◆ AVAILABLE RECORDS:
───

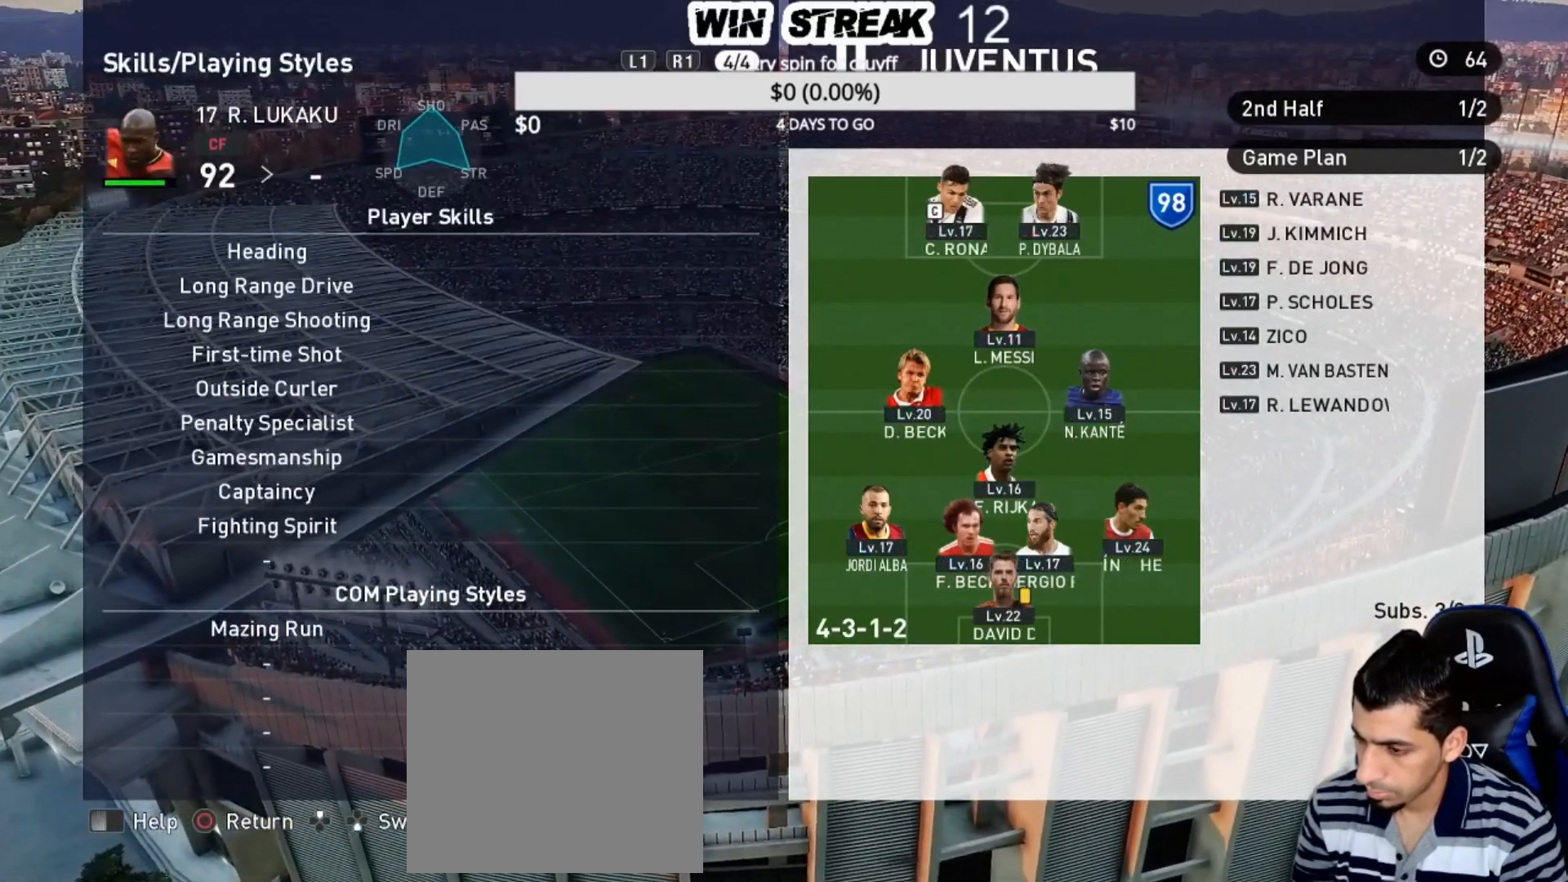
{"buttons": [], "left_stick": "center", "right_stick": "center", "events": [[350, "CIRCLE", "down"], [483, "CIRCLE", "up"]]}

───

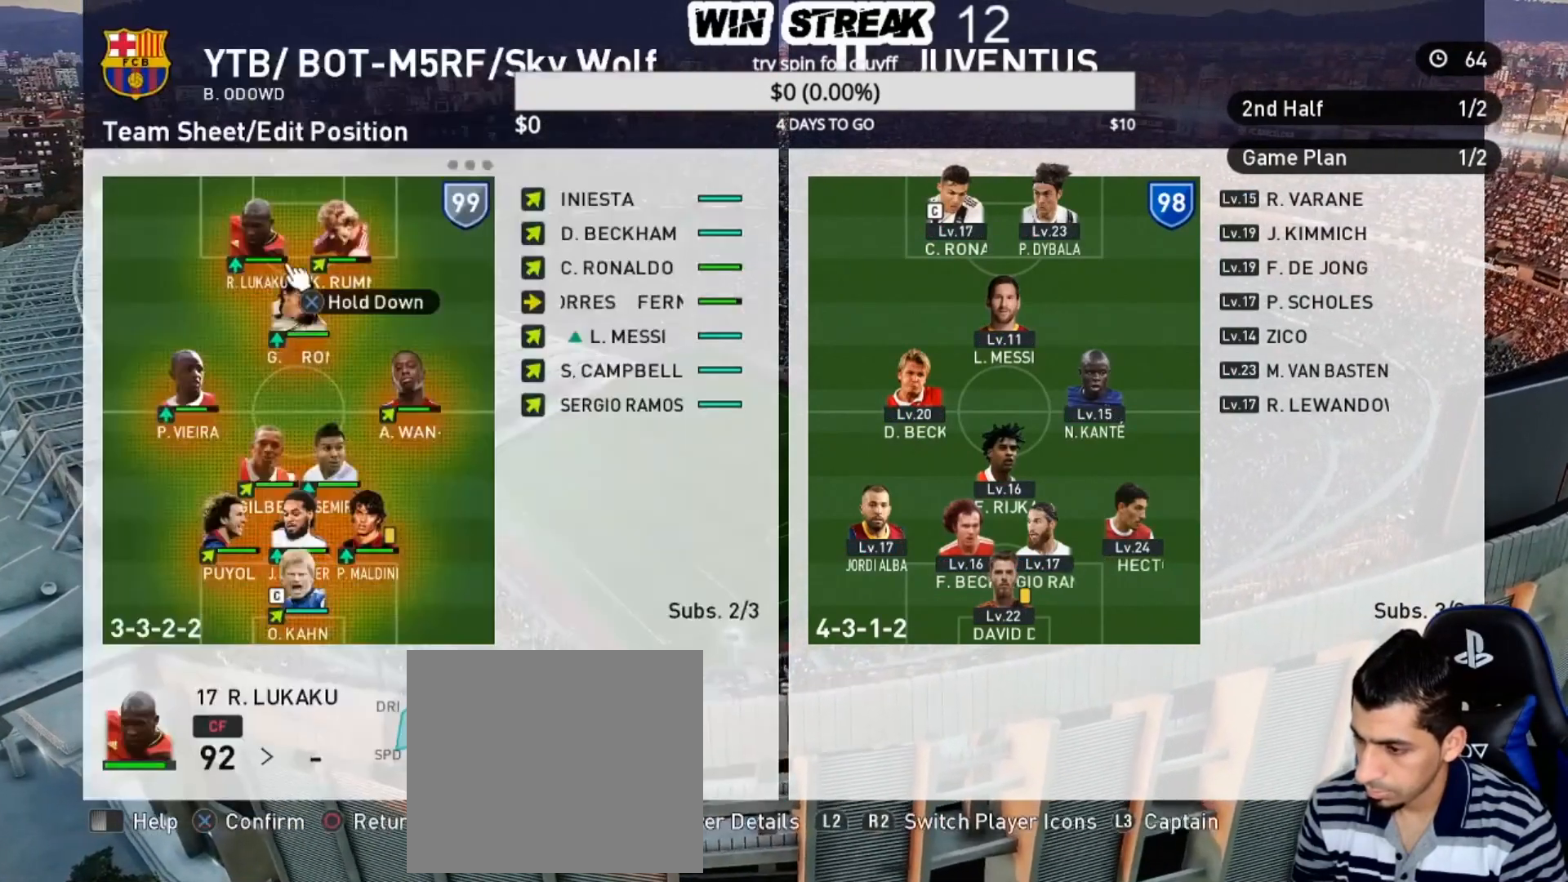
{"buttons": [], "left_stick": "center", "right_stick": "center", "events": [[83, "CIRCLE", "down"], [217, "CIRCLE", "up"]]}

───

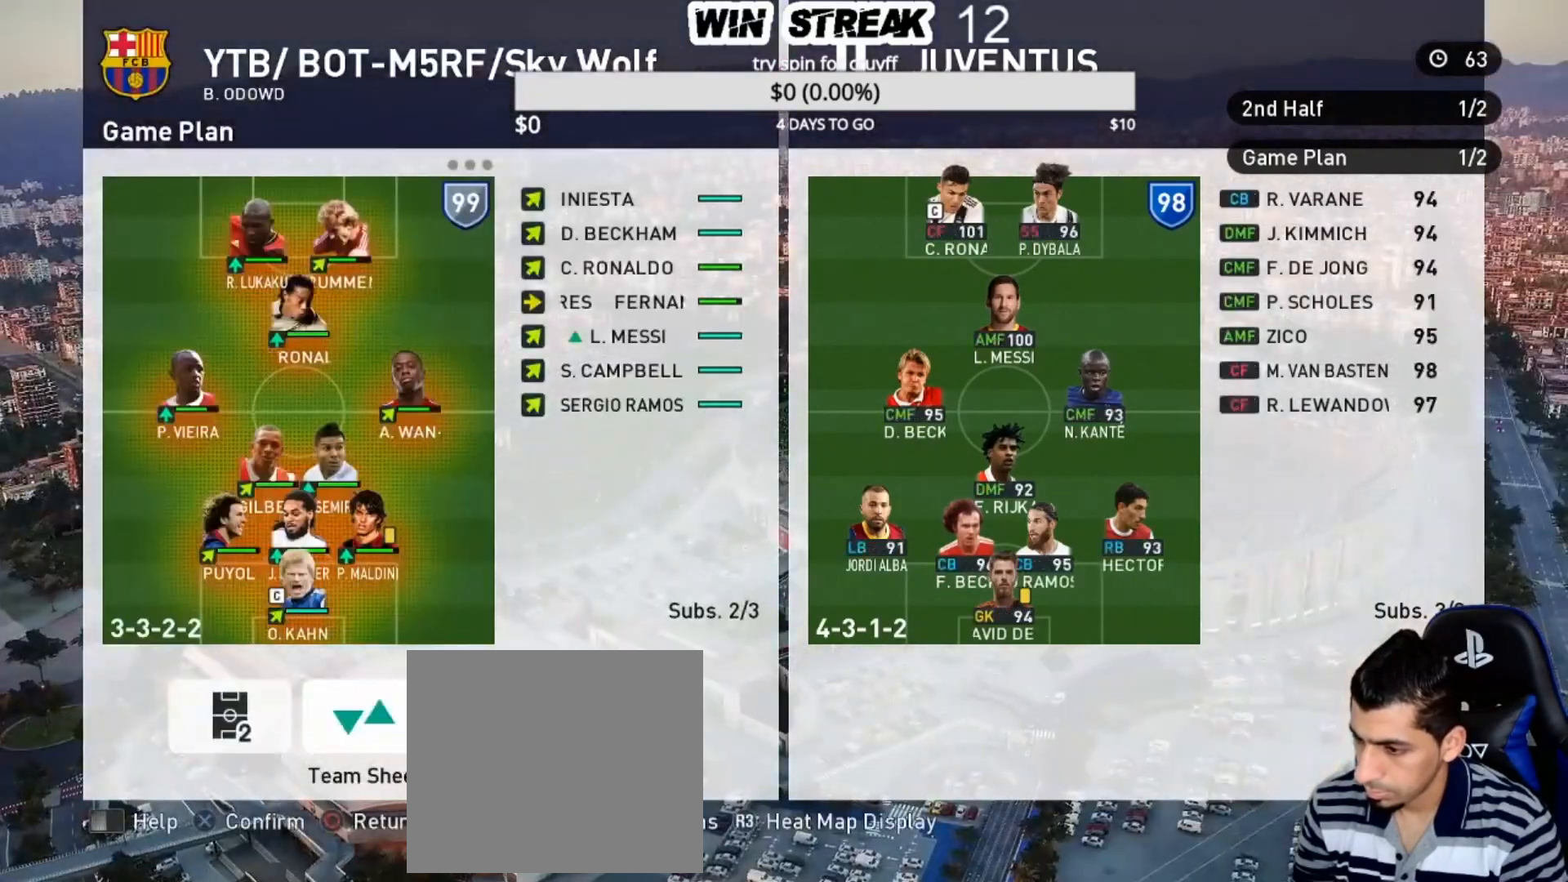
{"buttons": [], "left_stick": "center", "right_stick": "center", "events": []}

───

◆ EXERCISE DETAILS:
Show, from the entries above, every line that includes the string "CIRCLE".

◆ EXERCISE SOLUTION:
{"buttons": [], "left_stick": "center", "right_stick": "center", "events": [[350, "CIRCLE", "down"], [483, "CIRCLE", "up"]]}
{"buttons": [], "left_stick": "center", "right_stick": "center", "events": [[83, "CIRCLE", "down"], [217, "CIRCLE", "up"]]}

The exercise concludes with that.